Critique : Femmes du Caire

Pierre-Loup Docteur | 13 juin 2010
Pierre-Loup Docteur | 13 juin 2010

Il n'y a d'abord qu'une seule femme, Hebba, qui vit dans un appartement design du Caire avec Karim. Elle anime tous les jours une émission télévisée dont le ton très critique vis-à-vis du gouvernement en fonction risque de nuire à son mari, qui espère être nommé rédacteur en chef du journal pour lequel il travaille. Hebba, femme forte, libre ( ?) et indépendante, va donc accepter d'aborder des sujets en apparence plus futiles. Elle rencontrera sur son plateau d'autres femmes qui lui raconteront leurs expériences amoureuses. Via son émission, Hebba donne la parole à des anonymes qui d'ordinaire ne l'ont pas et permet Yousry Nasrallah de dresser de magnifiques portraits de femmes. Femmes du Caire rappelle ainsi Volver d'Almodovar par sa volonté de présenter des personnages luttant comme leur oppression, comme par son utilisation du talk-show comme lieu de confession.

Les faits divers exposés dans l'émission d'Hebba se chargeront progressivement de revendications politiques : derrière l'apparente légèreté des témoignages se cache un profond malaise traversant différentes couches sociales. Yousry Nasrallah enchaîne trois petites histoires, narrées à la manière de contes. On y voit une femme refusant les conditions de vie (dont, entre autres, le port du voile) que veut lui imposer son futur époux, trois sœurs se révoltant contre leur amant commun (soit, au passage, un manifeste contre la polygamie) et une dentiste se rendant compte qu'elle a été manipulée par le ministre qu'elle aimait.
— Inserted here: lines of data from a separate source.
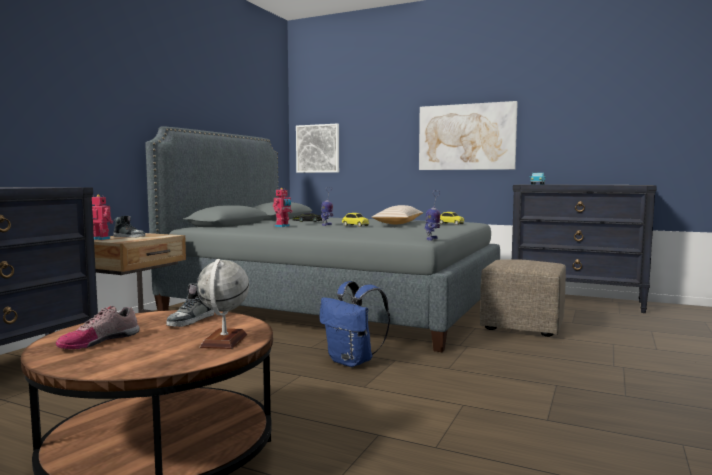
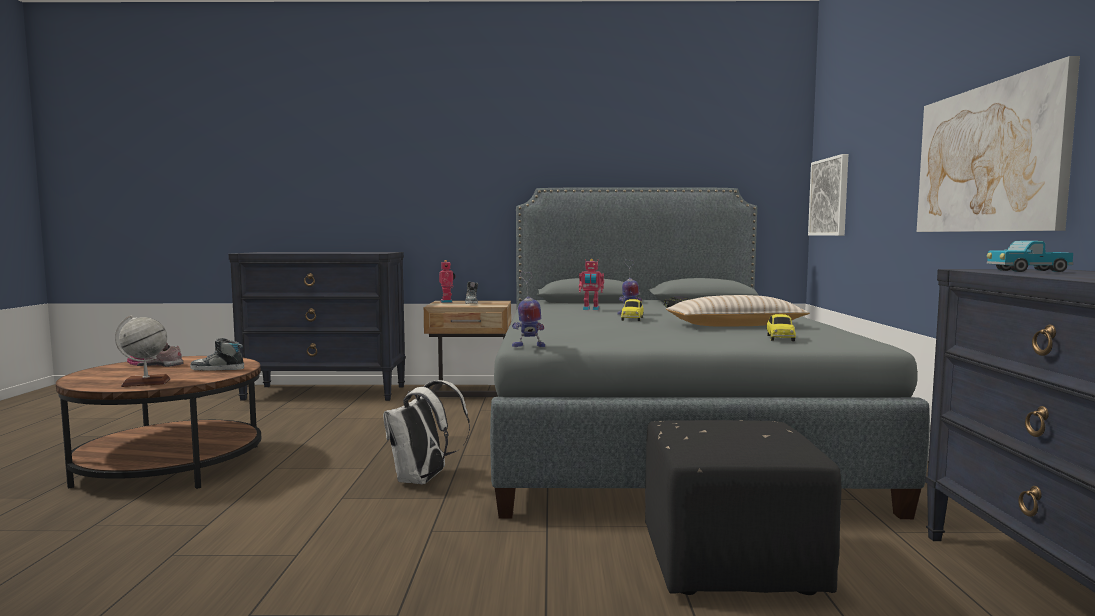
camera: 65 degrees right, 0 degrees up
blue backpack [319,281,390,367] -> white backpack [383,380,470,484]
beige ottoman [480,259,566,337] -> black ottoman [645,420,842,595]

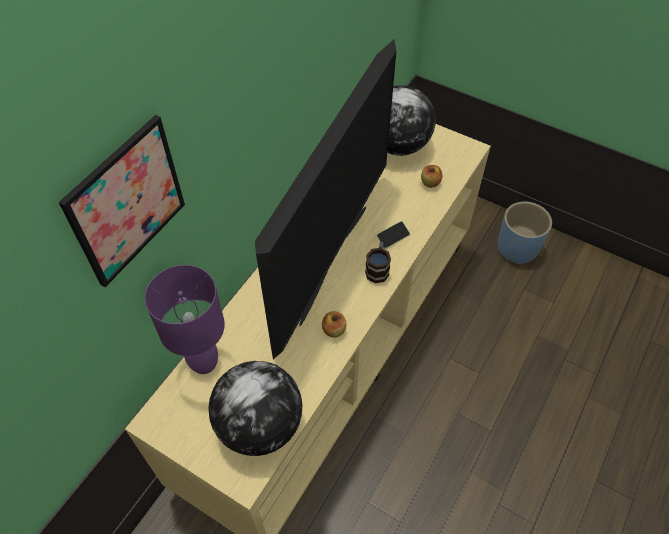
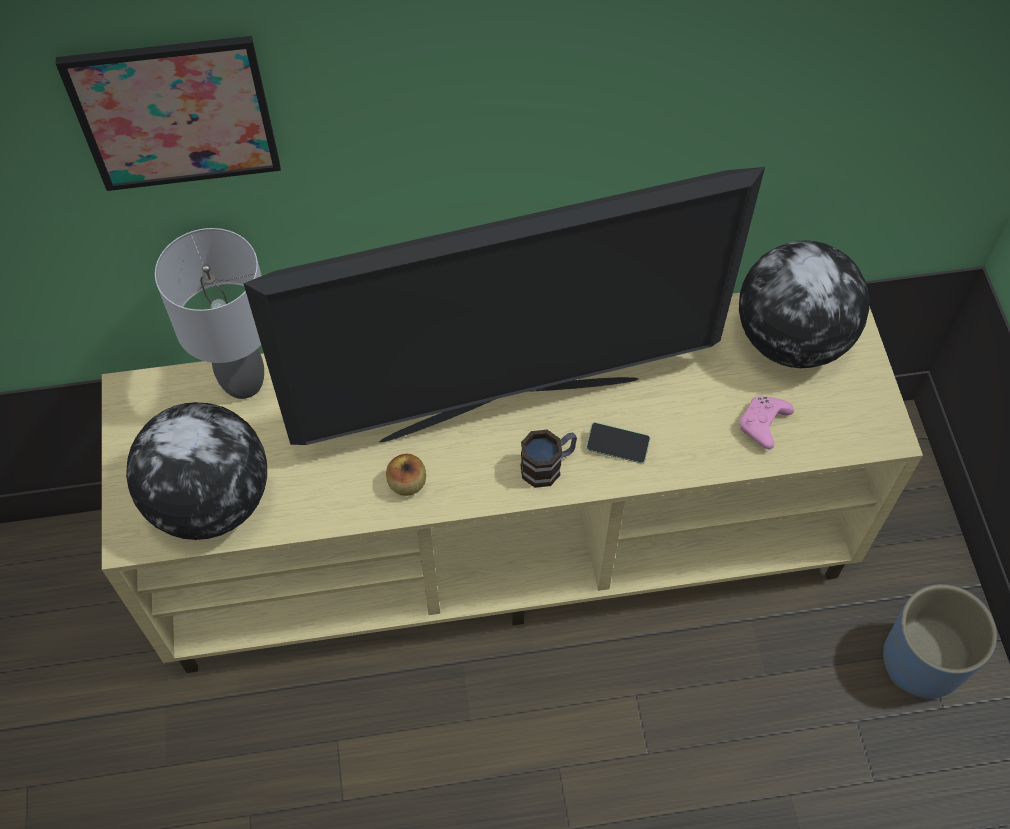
camera: 50 degrees right, 5 degrees up
purple table lamp [145,265,225,374] -> grey table lamp [155,228,264,399]
apple [421,165,442,188] -> pink game controller [740,396,794,449]

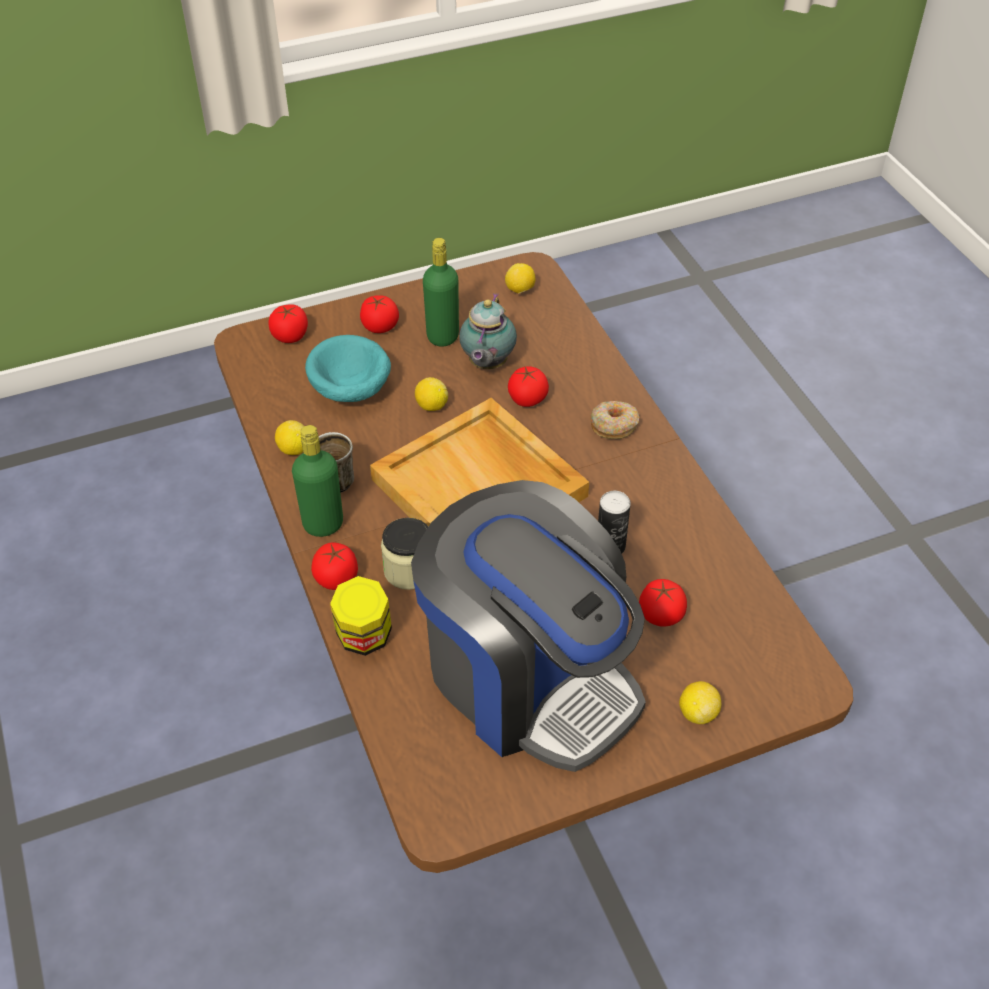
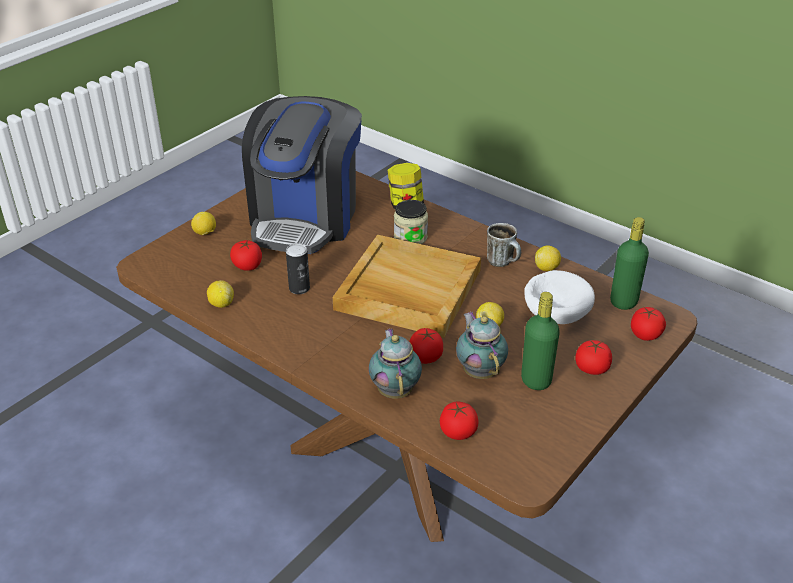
camera: 150 degrees right, 10 degrees down
green bottle [292,425,343,537] -> green bottle moved to [610,217,649,310]
turquoise bowl [305,335,391,402] -> white bowl [524,270,595,324]
tomato [311,542,358,590] -> tomato moved to [440,402,478,440]
coffee machine [411,480,646,772] -> coffee machine turned 90 degrees counterclockwise [242,96,362,254]
lemon [505,263,535,294] -> lemon moved to [207,280,234,308]
donut [590,401,640,439] -> none
none -> teapot [369,328,422,399]

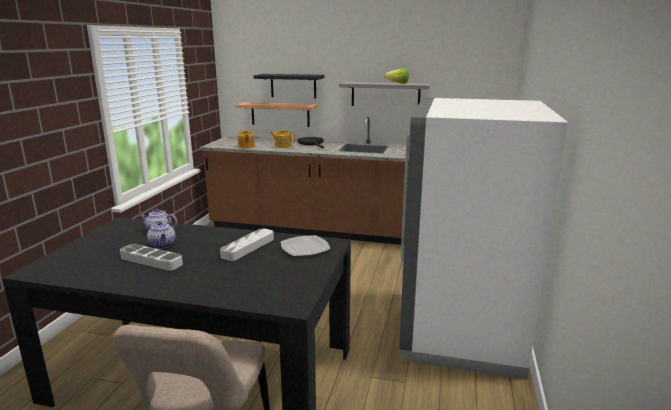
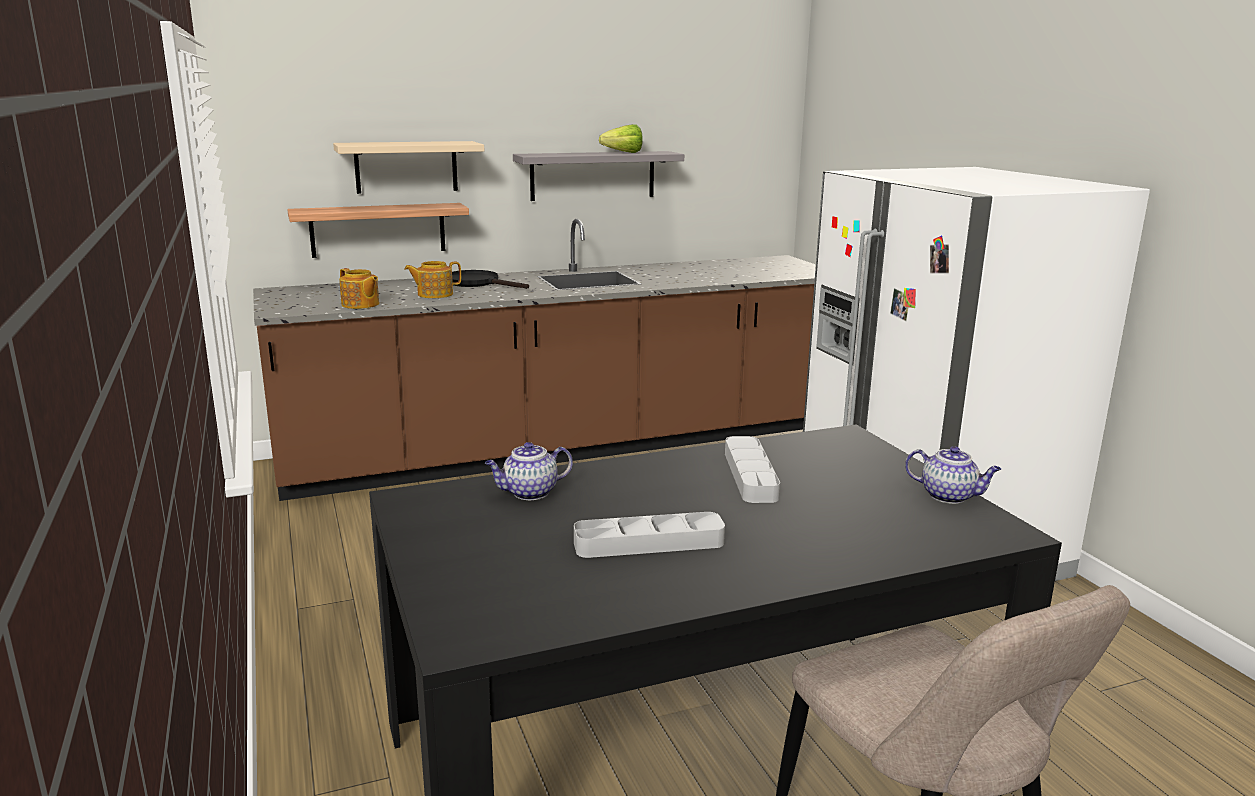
camera: 35 degrees left, 0 degrees up
teapot [147,220,175,249] -> teapot moved to [905,446,1001,504]
black shelf [254,74,324,99] -> beige shelf [333,141,484,194]
plate [281,235,330,256] -> none

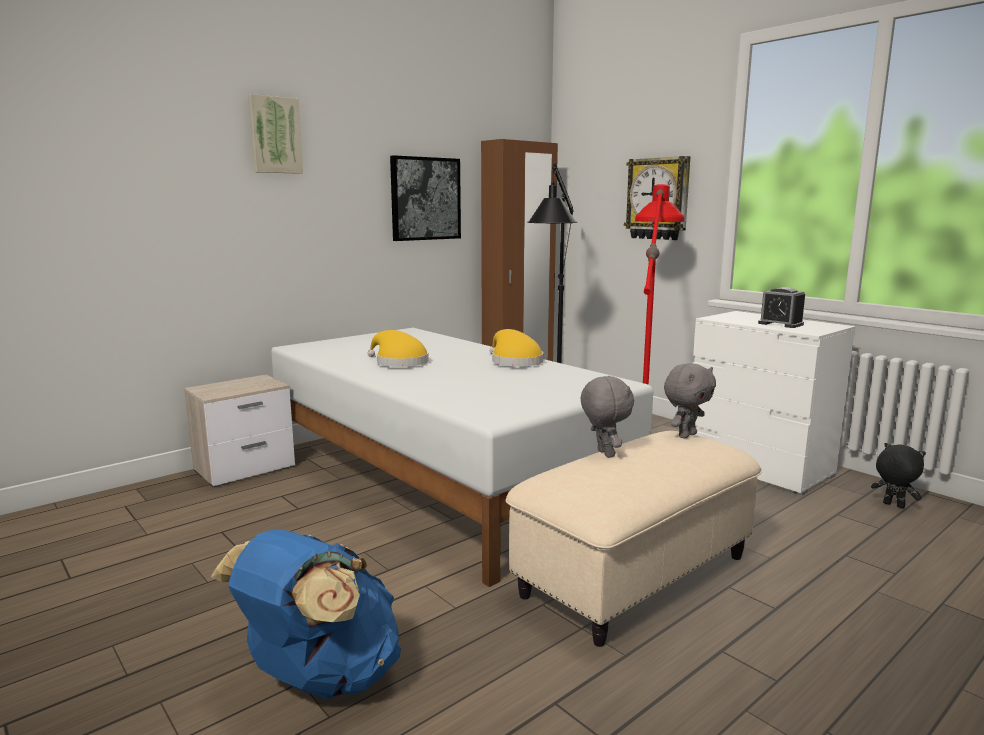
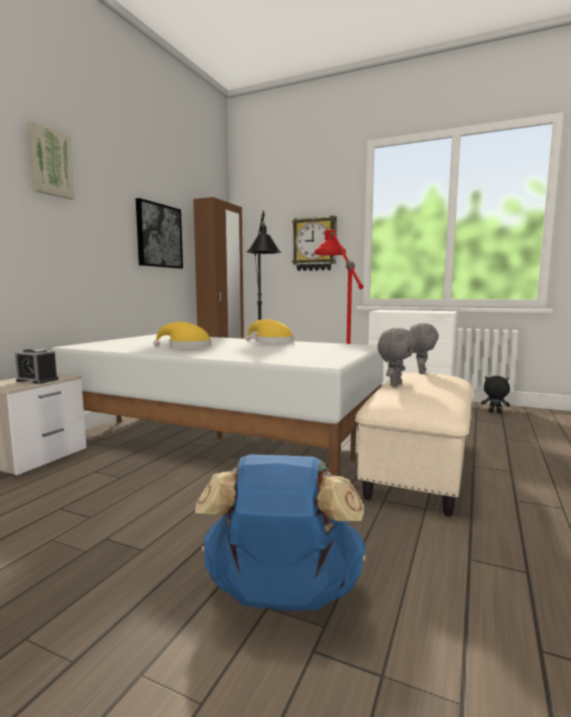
camera: 25 degrees left, 5 degrees down
grey plush toy [581,375,634,458] -> grey plush toy turned 75 degrees clockwise [378,328,416,386]
alarm clock [758,287,805,328] -> alarm clock moved to [15,348,59,384]

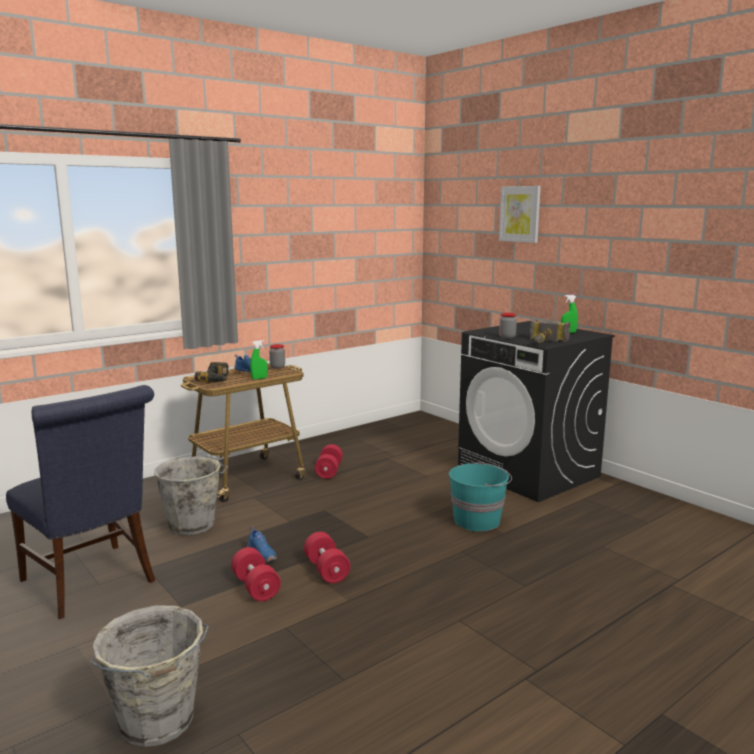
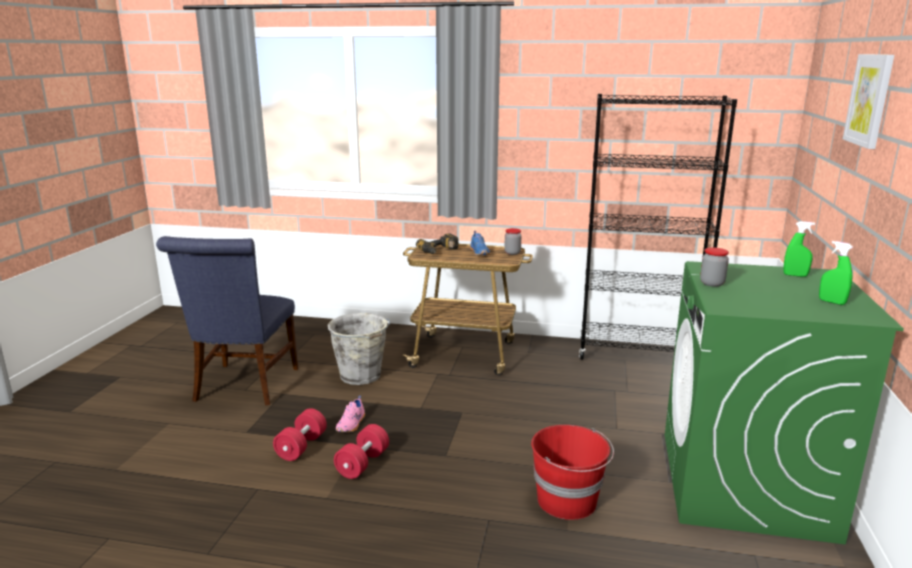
camera: 50 degrees right, 5 degrees up
grey bucket [90,606,209,747] -> none
blue shoe [247,527,277,563] -> pink shoe [336,396,365,433]
green spray bottle [250,340,267,380] -> green spray bottle moved to [783,221,815,277]
red dumbbell [315,444,343,479] -> none
turquoise bucket [449,461,512,531] -> red bucket [531,425,614,520]
black washing machine [458,321,615,502] -> green washing machine [665,261,904,545]
hammer [530,319,570,343] -> none
none -> black bookcase [579,94,737,360]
Le film ne souffre jamais de la répétition d'un même dispositif : le flashback qui, contrairement à la prise de parole à la télévision, n'implique pas le voyeurisme du spectateur mais permet des portraits bien plus nuancés. S'il est évident que les hommes n'ont pas le beau rôle dans Femmes du Caire, le regard que porte le cinéaste sur ses personnages féminins a le mérite d'être bien plus nuancé. La cause qu'elles défendent directement ou non (refuser des injustices et des oppressions quotidiennes) a beau être noble, elle les conduit à des actes d'une incroyable violence. Au sein d'une séquence, Yousry Nasrallah peut amuser (lors des rendez-vous secrets des trois sœurs, du repas entre la première femme et son prétendant) puis, soudainement, tétaniser (lors d'un meurtre particulièrement sadique). Ces ruptures de ton ainsi que de nombreuses scènes fortes (un avortement, une manifestante encerclée de CRS...) font ressurgir le discours politique que véhicule ce mélodrame brillamment construit et réalisé.